## Document source
◆ ◆ ◆

Dygest vous propose des résumés selectionnés et vulgarisés par la communauté universitaire.
Voici le résumé de l'un d'entre eux.
de Nathaniel Rich
Nous ne pouvons pas dire que nous ne savions pas. Tel est le postulat du récit de Nathaniel Rich sur la réalité du réchauffement climatique décrite depuis des décennies et le danger qui pèse sur la survie de l’espèce humaine. Dès la fin du XIXe siècle, et de façon de plus en plus alarmiste à partir des années 50, de nombreux scientifiques ont réalisé des études, des rapports, ont alerté sur le constat d’un dérèglement climatique dû aux activités humaines. L’humanité a raté son rendez-vous avec le climat, alors que les occasions d’agir n’ont pas manqué. Il y a quarante ans, la Terre aurait pu être sauvée. Aujourd’hui, il est trop tard. Ce sont ces décennies de tergiversations scientifico-politico-industrielles que Nathaniel Rich retrace dans cet ouvrage très documenté.

◆ ◆ ◆

[Données d'estimation de pose relative]

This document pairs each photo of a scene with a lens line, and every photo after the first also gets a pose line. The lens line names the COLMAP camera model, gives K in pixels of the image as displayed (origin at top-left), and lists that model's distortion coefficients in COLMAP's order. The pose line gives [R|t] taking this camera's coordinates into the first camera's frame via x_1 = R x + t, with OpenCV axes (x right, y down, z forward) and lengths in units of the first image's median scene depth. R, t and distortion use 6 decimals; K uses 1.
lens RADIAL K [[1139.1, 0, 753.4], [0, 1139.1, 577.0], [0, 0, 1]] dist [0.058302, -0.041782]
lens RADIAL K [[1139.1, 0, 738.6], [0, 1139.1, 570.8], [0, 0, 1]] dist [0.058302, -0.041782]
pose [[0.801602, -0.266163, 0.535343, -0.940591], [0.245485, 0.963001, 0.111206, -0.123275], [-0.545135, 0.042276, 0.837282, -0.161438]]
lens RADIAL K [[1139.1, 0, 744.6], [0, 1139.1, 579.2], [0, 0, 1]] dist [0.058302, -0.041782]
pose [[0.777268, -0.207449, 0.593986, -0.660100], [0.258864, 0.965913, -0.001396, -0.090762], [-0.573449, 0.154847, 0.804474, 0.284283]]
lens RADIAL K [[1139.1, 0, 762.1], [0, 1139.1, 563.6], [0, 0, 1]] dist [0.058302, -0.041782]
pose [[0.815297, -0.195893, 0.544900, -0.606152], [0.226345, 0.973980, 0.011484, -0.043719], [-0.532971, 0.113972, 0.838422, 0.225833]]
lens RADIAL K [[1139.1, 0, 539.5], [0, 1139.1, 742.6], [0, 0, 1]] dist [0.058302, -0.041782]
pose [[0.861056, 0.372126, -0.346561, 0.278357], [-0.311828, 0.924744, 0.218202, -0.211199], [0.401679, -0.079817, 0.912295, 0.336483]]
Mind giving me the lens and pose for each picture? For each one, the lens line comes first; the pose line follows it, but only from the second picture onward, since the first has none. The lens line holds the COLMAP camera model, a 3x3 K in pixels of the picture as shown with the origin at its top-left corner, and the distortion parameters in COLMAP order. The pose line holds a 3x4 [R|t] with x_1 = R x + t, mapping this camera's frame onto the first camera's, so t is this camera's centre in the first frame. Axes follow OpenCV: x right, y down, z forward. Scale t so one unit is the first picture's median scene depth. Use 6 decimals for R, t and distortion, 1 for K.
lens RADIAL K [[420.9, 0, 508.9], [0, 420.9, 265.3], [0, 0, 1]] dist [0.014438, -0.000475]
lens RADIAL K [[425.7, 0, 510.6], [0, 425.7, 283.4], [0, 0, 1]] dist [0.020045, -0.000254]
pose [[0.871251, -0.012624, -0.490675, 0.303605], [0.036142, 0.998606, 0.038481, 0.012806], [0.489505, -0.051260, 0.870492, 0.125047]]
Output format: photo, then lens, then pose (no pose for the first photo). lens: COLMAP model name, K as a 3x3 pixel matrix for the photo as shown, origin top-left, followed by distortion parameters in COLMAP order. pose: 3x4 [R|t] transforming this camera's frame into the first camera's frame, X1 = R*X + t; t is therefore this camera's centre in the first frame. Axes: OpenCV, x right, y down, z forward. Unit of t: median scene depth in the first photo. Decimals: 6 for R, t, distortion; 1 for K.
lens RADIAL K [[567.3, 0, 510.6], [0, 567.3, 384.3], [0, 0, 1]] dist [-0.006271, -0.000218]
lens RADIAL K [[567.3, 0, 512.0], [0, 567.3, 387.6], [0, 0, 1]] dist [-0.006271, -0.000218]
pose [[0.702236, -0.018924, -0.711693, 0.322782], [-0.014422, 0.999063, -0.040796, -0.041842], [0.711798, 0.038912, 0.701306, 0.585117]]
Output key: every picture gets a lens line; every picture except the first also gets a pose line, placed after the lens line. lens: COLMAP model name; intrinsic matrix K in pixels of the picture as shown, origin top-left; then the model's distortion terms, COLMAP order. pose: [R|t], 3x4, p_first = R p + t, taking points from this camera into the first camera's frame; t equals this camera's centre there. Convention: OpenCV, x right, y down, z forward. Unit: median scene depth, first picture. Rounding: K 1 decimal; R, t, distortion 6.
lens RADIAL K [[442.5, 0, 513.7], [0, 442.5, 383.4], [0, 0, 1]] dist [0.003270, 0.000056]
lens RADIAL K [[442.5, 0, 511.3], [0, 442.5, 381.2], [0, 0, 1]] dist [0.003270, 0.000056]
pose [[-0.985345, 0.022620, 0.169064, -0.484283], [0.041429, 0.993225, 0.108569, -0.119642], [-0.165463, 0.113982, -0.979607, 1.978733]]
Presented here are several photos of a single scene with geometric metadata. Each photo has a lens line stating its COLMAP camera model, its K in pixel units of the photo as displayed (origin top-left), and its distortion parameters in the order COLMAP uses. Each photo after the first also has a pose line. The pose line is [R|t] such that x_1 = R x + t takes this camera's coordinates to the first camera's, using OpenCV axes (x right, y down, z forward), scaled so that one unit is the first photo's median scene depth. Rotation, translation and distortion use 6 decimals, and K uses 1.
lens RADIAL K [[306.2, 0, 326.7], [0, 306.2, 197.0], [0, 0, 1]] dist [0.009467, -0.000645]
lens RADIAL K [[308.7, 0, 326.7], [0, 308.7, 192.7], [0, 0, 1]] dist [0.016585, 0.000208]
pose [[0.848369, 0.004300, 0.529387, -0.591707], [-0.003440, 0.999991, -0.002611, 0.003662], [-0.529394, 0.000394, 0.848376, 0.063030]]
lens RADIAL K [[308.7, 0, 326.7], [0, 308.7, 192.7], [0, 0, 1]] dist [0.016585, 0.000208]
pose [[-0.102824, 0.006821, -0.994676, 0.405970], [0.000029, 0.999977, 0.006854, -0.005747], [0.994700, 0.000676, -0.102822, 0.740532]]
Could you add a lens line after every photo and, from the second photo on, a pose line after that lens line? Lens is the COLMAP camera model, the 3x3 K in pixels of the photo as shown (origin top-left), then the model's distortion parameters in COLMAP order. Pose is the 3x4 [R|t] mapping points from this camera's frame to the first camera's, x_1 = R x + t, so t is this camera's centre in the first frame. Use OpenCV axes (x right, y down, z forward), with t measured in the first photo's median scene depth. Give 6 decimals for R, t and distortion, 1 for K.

◆ ◆ ◆

## Questions à traiter
**1.** Reproduisez fidèlement le passage du résumé qui commence aux mots « Voici le résumé » et s'arrête après les mots « ouvrage très documenté. ».
**2.** Répondez aux questions suivantes à l'aide du résumé :
(a) Par qui les résumés proposés par Dygest sont-ils sélectionnés et vulgarisés ?
(b) Dès quelle époque des scientifiques ont-ils alerté sur le dérèglement climatique dû aux activités humaines ?
(c) Il y a combien d'années la Terre aurait-elle pu être sauvée ?
**3.** Poursuivez le résumé consacré au livre de Nathaniel Rich sur le réchauffement climatique, à partir de sa dernière phrase.
Le listing est sans lien avec le résumé.

## Résultats attendus
**1.**
Voici le résumé de l'un d'entre eux.
de Nathaniel Rich
Nous ne pouvons pas dire que nous ne savions pas. Tel est le postulat du récit de Nathaniel Rich sur la réalité du réchauffement climatique décrite depuis des décennies et le danger qui pèse sur la survie de l’espèce humaine. Dès la fin du XIXe siècle, et de façon de plus en plus alarmiste à partir des années 50, de nombreux scientifiques ont réalisé des études, des rapports, ont alerté sur le constat d’un dérèglement climatique dû aux activités humaines. L’humanité a raté son rendez-vous avec le climat, alors que les occasions d’agir n’ont pas manqué. Il y a quarante ans, la Terre aurait pu être sauvée. Aujourd’hui, il est trop tard. Ce sont ces décennies de tergiversations scientifico-politico-industrielles que Nathaniel Rich retrace dans cet ouvrage très documenté.

**2.**
(a) Par la communauté universitaire.
(b) Dès la fin du XIXe siècle.
(c) Il y a quarante ans.

**3.**
« À peu près tout ce que nous comprenons du réchauffement climatique à l’heure actuelle était déjà compris en 1979. Et peut-être mieux compris. » (p. 11)
Tels sont les premiers mots de ce récit glaçant qui retrace les quarante années d’errance et de non-action des politiques américains, mais aussi de l’ensemble de la communauté internationale, dans lutte contre le réchauffement climatique et de ses conséquences prévisibles. Cela fait quarante ans, précisément en 1979, qu’un rapport gouvernemental, The Charney report, dirigé par le climatologue américain référent, Jule Charney, a été élaboré avec des scientifiques de renom. Pour la première fois de l’histoire, le lien direct et bien réel était établi entre émissions de CO2 et dérèglement climatique, énoncé d’une seule et même voix. Cette démonstration était complétée par une projection quantifiée des conséquences prévisibles d’une non-réduction des émissions de CO2 sur le réchauffement climatique.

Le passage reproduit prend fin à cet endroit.